### Supplied text
A couple of months later he was back at it again, this time at the old Alcoa Speedway in Knoxville, and again driving the Blue Angel.

“This time my steering broke,” he said.  “So right then I figured enough of these stripped down buggies and decided to go with the bigger cars.  That is when I built my first ’55 Chevrolet.”

Bruce’s friend and employer, Jack Childs of Chamblee Carburetion and Electric Company, decided to put some money in racing.  Between his money, their mechanical skills, and talent for putting together a team, things synchronized.  Racing through the Carolinas, Georgia and Tennessee, they were a team to be observed and reckoned with.

In 1965, during a tour through the Carolinas, they were observed a little too much.

Brantley's Chevy that NASCAR officials payed close attention to in 1965. Photo courtesy GARHOFA

“I had won at Columbia, South Carolina, when NASCAR official Pete Keller warned me about using a roller cam,” Brantley said.  “Well, the next week at Harris Speedway in North Carolina, Rex White won the race and I finished a close second, with Jack Ingram a couple of laps down in third.  Keller came up and said he heard those rollers and demanded to see a tappet out of both Rex’s car and mine.  Needless to say, Ingram was given the victory.”

[Collected data]
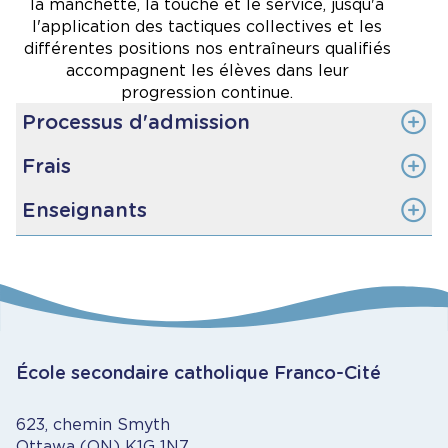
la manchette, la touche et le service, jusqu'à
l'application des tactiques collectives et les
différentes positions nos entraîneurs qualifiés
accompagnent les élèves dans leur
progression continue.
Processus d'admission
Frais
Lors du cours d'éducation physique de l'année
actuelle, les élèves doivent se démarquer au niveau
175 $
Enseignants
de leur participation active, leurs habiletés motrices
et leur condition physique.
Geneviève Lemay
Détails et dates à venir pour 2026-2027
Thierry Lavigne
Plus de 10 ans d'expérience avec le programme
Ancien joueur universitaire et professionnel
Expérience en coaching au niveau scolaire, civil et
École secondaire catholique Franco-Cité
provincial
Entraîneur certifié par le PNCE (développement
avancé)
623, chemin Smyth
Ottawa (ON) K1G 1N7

---

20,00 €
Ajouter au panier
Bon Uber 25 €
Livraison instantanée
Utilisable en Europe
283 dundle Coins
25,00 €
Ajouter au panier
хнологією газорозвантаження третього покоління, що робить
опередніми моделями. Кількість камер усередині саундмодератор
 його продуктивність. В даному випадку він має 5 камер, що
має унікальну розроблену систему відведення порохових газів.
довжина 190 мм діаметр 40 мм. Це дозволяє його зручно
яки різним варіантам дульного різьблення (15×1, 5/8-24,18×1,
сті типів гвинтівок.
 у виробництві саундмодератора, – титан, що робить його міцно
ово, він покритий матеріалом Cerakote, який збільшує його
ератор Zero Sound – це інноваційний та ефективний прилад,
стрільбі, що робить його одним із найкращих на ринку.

### Tasks
#1 Condense the paragraph in the Brantley racing passage that begins "Bruce’s friend and employer" into two sentences that keep its main facts.
#2 Write the next part of the Brantley racing passage, starting after its final sentence.

### Responses for each task
#1 Jack Childs of Chamblee Carburetion and Electric Company, Bruce’s friend and employer, chose to invest in racing. His money, their mechanical skills and a talent for putting a team together made things click, and they became a team to be reckoned with in the Carolinas, Georgia and Tennessee.

#2
According to another longtime friend and mechanic, Johnny Waddell, it was around this time Bruce had another embarrassing moment.

“T.C. Hunt and Bruce were racing in Newnan, Georgia one weekend,” Waddell said.  “The track’s first and second turn was dug out of an embankment, so you had a natural guardrail several feet high.  Like most speedways, it was either muddy or dusty.  Some young men were standing too close as the two drivers would sling dirt on them, but they all loved it.  The track dried out and Bruce won.  He decided on the victory lap to give the boys one more thrill, so he slung the car in the turn to spray ‘em again, but his rear fender snagged the bank and turned the car over.  So there your winner is, upside down on the track.”

Richard Davis said the promoter ran over to see if he as okay and ask what happened.  Thinking quickly upside down, Bruce told him someone had said he would get an extra $100 for a hell-driving exhibition.

“Never saw a guy stammer and get away as fast as he did,” Davis added.

Sue said someone had walked up to her dad and asked, “Hey, isn’t that driver your son-in-law?”  “No,” Dub told them, “I don’t know who the hell that is.”